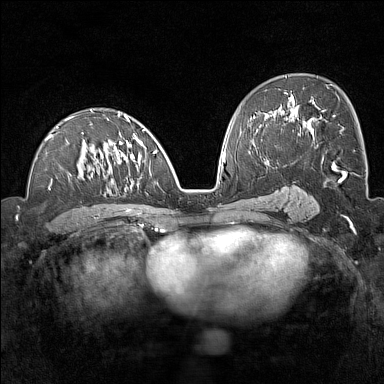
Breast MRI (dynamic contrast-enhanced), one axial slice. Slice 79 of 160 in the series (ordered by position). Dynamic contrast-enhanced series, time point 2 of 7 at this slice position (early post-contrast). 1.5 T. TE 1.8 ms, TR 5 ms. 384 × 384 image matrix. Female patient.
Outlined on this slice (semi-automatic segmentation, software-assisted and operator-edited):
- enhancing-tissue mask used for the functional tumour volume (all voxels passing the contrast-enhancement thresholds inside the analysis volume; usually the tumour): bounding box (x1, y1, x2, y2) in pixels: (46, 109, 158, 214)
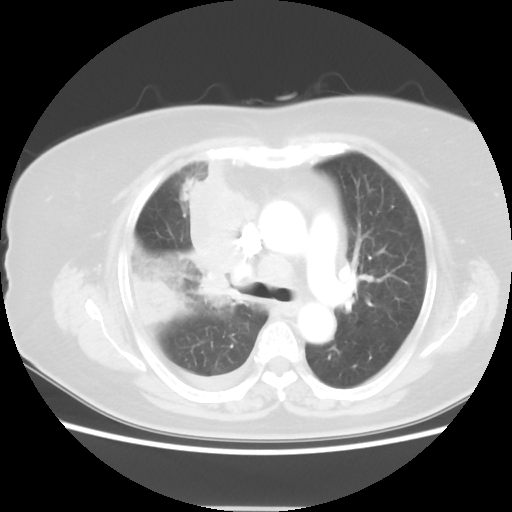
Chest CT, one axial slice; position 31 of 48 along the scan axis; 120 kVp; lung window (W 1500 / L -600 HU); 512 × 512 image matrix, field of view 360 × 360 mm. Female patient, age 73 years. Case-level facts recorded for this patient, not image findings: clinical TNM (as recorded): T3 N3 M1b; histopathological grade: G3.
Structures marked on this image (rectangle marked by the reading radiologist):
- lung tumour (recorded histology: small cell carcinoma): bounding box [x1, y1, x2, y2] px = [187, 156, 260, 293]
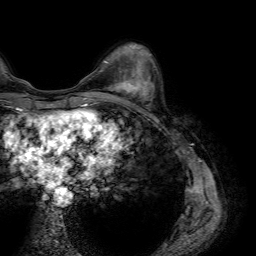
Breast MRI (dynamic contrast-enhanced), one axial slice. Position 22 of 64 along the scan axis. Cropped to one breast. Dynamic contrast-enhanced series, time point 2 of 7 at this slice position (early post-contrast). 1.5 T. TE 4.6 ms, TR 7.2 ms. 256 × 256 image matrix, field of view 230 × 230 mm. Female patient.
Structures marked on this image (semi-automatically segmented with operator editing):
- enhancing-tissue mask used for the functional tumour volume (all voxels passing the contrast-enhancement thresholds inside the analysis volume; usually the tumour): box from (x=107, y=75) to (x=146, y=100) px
+ + + + +
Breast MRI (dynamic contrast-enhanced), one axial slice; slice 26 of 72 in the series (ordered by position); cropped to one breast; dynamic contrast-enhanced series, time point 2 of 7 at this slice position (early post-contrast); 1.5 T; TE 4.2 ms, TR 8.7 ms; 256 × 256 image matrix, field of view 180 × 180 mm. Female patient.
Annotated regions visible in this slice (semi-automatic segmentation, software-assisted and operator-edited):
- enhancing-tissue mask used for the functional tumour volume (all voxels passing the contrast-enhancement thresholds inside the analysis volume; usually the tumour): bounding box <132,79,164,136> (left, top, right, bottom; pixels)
+ + + + +
YOUR INSTRUCTIONS: Retype only the stretch of lines above starting at the one with "Annotated regions visible" and stopping at the one with "right, bottom; pixels)", exactly as written, with both kept.

RESPONSE AREA:
Annotated regions visible in this slice (semi-automatic segmentation, software-assisted and operator-edited):
- enhancing-tissue mask used for the functional tumour volume (all voxels passing the contrast-enhancement thresholds inside the analysis volume; usually the tumour): bounding box <132,79,164,136> (left, top, right, bottom; pixels)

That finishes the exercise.